Le palais des expositions des Pins Maritimes (SAFEX) d’Alger s’apprête à ouvrir ses portes à la 21e édition du Salon International de l’Eau, des Énergies et de l’Environnement (SIEE-Pollutec 2026). Jusqu’au 4 juin, cet événement, né en 2005 sous l’impulsion de Symbiose-Communication-Environnement, s’affirme plus que jamais comme un accélérateur indispensable pour les solutions vertes made in Algérie. En réunissant 175 exposants nationaux et étrangers représentant plus de 15 pays (de l’Allemagne à la Chine, de la France à l’Arabie Saoudite) ce salon confirme sa dimension internationale croissante. Mais l’essentiel n’est pas seulement dans les chiffres, aussi éloquents soient-ils. Il réside dans une ambition clairement affichée par son directeur général, Adel Kaoula : faire de cette édition un pont entre les enjeux de l’eau, de l’économie circulaire, de la finance verte et des startups innovantes. Car le véritable tournant de SIEE-Pollutec 2026, c’est son regard résolument tourné vers les talents locaux. Longtemps perçu comme une simple vitrine des technologies importées, le salon devient progressivement un tremplin pour les innovations algériennes. Startups émergentes, jeunes pousses de l’environnement, chercheurs et universitaires trouvent désormais une plateforme à leur mesure pour présenter des solutions adaptées aux spécificités du pays : stress hydrique, transition énergétique, gestion des déchets et résilience climatique. Pourquoi est-ce crucial ? Parce que l’Algérie, confrontée à une raréfaction des ressources en eau et à des aléas climatiques de plus en plus marqués, ne peut plus se contenter d’importer des technologies conçues ailleurs. Elle doit inventer, adapter et industrialiser ses propres réponses. SIEE-Pollutec offre cette opportunité unique de confronter les idées locales aux expertises internationales, de nouer des partenariats et, surtout, de passer de l’expérimentation à l’échelle industrielle. Les organisateurs l’ont bien compris. Les plus de 30 conférences thématiques programmées ne se limiteront pas à des discours généraux. Elles aborderont concrètement la gestion des ressources hydriques, la valorisation des énergies renouvelables, l’économie circulaire et l’adaptation des infrastructures. Autant de chantiers où l’innovation locale a un rôle majeur à jouer.

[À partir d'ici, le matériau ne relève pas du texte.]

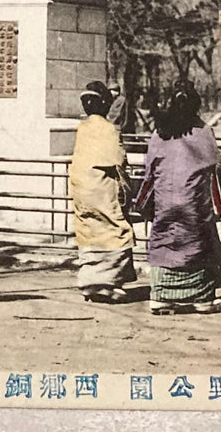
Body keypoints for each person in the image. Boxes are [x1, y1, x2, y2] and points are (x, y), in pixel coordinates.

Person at [133, 87, 221, 315]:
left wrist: (143, 206)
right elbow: (215, 173)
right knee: (201, 239)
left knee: (163, 240)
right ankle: (202, 297)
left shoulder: (159, 133)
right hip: (194, 208)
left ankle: (161, 295)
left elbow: (149, 175)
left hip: (164, 204)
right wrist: (217, 208)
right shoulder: (205, 133)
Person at [68, 81, 135, 303]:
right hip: (102, 187)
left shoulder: (82, 128)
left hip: (81, 188)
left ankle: (89, 281)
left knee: (88, 229)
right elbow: (118, 160)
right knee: (115, 229)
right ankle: (108, 281)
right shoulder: (109, 130)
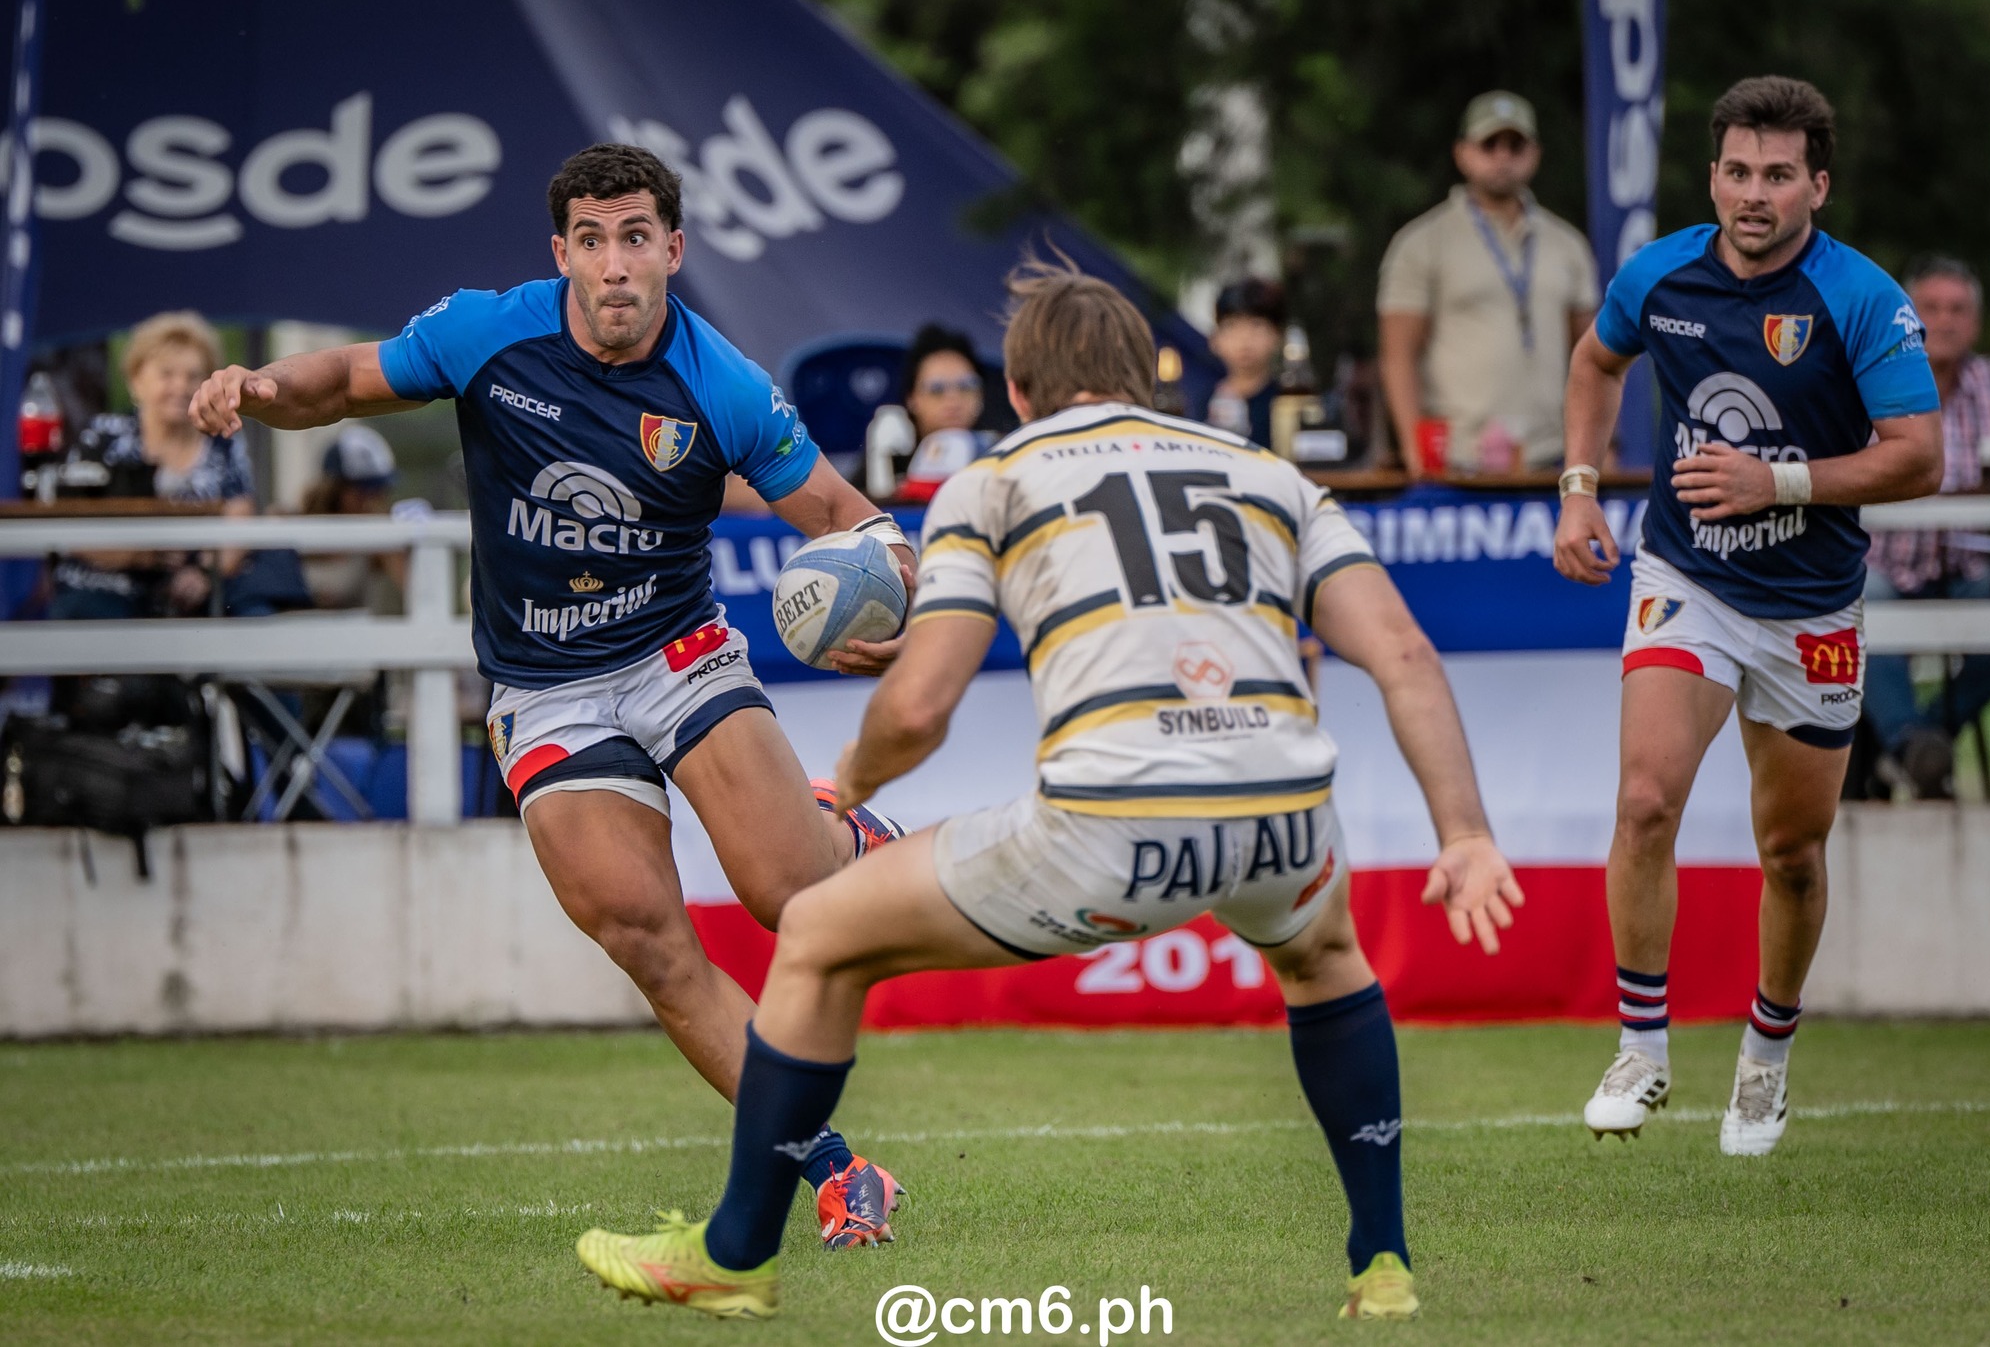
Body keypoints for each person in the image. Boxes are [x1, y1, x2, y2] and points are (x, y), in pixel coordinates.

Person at [573, 259, 1525, 1323]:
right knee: (1324, 957)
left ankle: (734, 1252)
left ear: (1018, 390)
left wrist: (848, 784)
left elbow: (923, 704)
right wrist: (1466, 831)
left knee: (815, 933)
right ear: (1147, 381)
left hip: (1113, 822)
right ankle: (1381, 1261)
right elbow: (1400, 652)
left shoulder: (1001, 473)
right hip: (1281, 813)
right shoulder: (1262, 469)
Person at [187, 143, 915, 1246]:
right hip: (544, 689)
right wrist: (258, 389)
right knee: (646, 937)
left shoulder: (719, 382)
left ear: (673, 249)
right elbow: (338, 382)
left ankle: (834, 834)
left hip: (678, 655)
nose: (615, 265)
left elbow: (840, 514)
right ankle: (837, 1168)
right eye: (592, 240)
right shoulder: (491, 332)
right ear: (561, 253)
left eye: (636, 239)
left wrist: (891, 583)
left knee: (792, 901)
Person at [1552, 76, 1941, 1156]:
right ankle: (1640, 1047)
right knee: (1641, 803)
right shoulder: (1660, 272)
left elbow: (1918, 456)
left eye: (1776, 174)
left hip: (1810, 605)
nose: (1752, 193)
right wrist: (1578, 483)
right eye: (1735, 171)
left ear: (1816, 182)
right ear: (1711, 175)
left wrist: (1782, 484)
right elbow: (1595, 358)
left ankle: (1764, 1058)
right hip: (1689, 582)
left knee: (1792, 853)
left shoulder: (1858, 297)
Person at [1862, 255, 1990, 797]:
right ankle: (1913, 747)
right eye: (1931, 308)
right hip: (1885, 563)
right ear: (1907, 316)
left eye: (1957, 310)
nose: (1943, 321)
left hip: (1971, 562)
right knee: (1851, 608)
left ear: (1976, 322)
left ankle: (1912, 749)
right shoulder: (1870, 377)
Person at [1378, 91, 1599, 477]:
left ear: (1535, 154)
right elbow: (1399, 356)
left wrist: (1599, 447)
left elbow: (1594, 354)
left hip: (1553, 458)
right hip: (1459, 461)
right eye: (1489, 144)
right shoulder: (1422, 242)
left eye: (1516, 145)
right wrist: (1416, 454)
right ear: (1462, 153)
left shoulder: (1568, 244)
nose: (1502, 156)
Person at [50, 311, 255, 619]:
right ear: (136, 380)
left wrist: (202, 574)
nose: (181, 386)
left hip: (196, 594)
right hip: (106, 589)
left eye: (193, 376)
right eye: (166, 374)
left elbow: (240, 518)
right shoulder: (105, 436)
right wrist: (137, 555)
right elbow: (68, 521)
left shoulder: (224, 441)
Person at [298, 425, 412, 614]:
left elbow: (417, 593)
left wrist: (388, 540)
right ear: (336, 490)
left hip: (355, 638)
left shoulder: (378, 538)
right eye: (364, 491)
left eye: (379, 491)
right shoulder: (293, 527)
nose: (374, 500)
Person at [889, 323, 995, 502]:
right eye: (937, 389)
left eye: (966, 386)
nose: (953, 400)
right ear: (912, 398)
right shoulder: (885, 460)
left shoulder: (1001, 452)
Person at [1203, 277, 1286, 448]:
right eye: (1232, 326)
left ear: (1278, 336)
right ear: (1215, 339)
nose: (1244, 339)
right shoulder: (1199, 404)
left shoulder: (1286, 405)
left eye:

Avec plus de 10 000 visiteurs professionnels attendus, le salon devient un carrefour d’échanges où décideurs publics, entreprises, experts et porteurs de solutions dialoguent sur un pied d’égalité. C’est là que naissent les synergies, que se dessinent les projets de demain. Ce salon prouve que la transition écologique n’est pas une injonction lointaine, mais un chantier ouvert ici et maintenant. Et si le véritable succès de cette 21e édition était de révéler au grand jour ces pépites locales capables de faire bouger les lignes ? Rendez-vous à la SAFEX pour le vérifier. L’avenir de l’environnement en Algérie se joue aussi cette semaine, entre deux conférences et un échange de cartes de visite.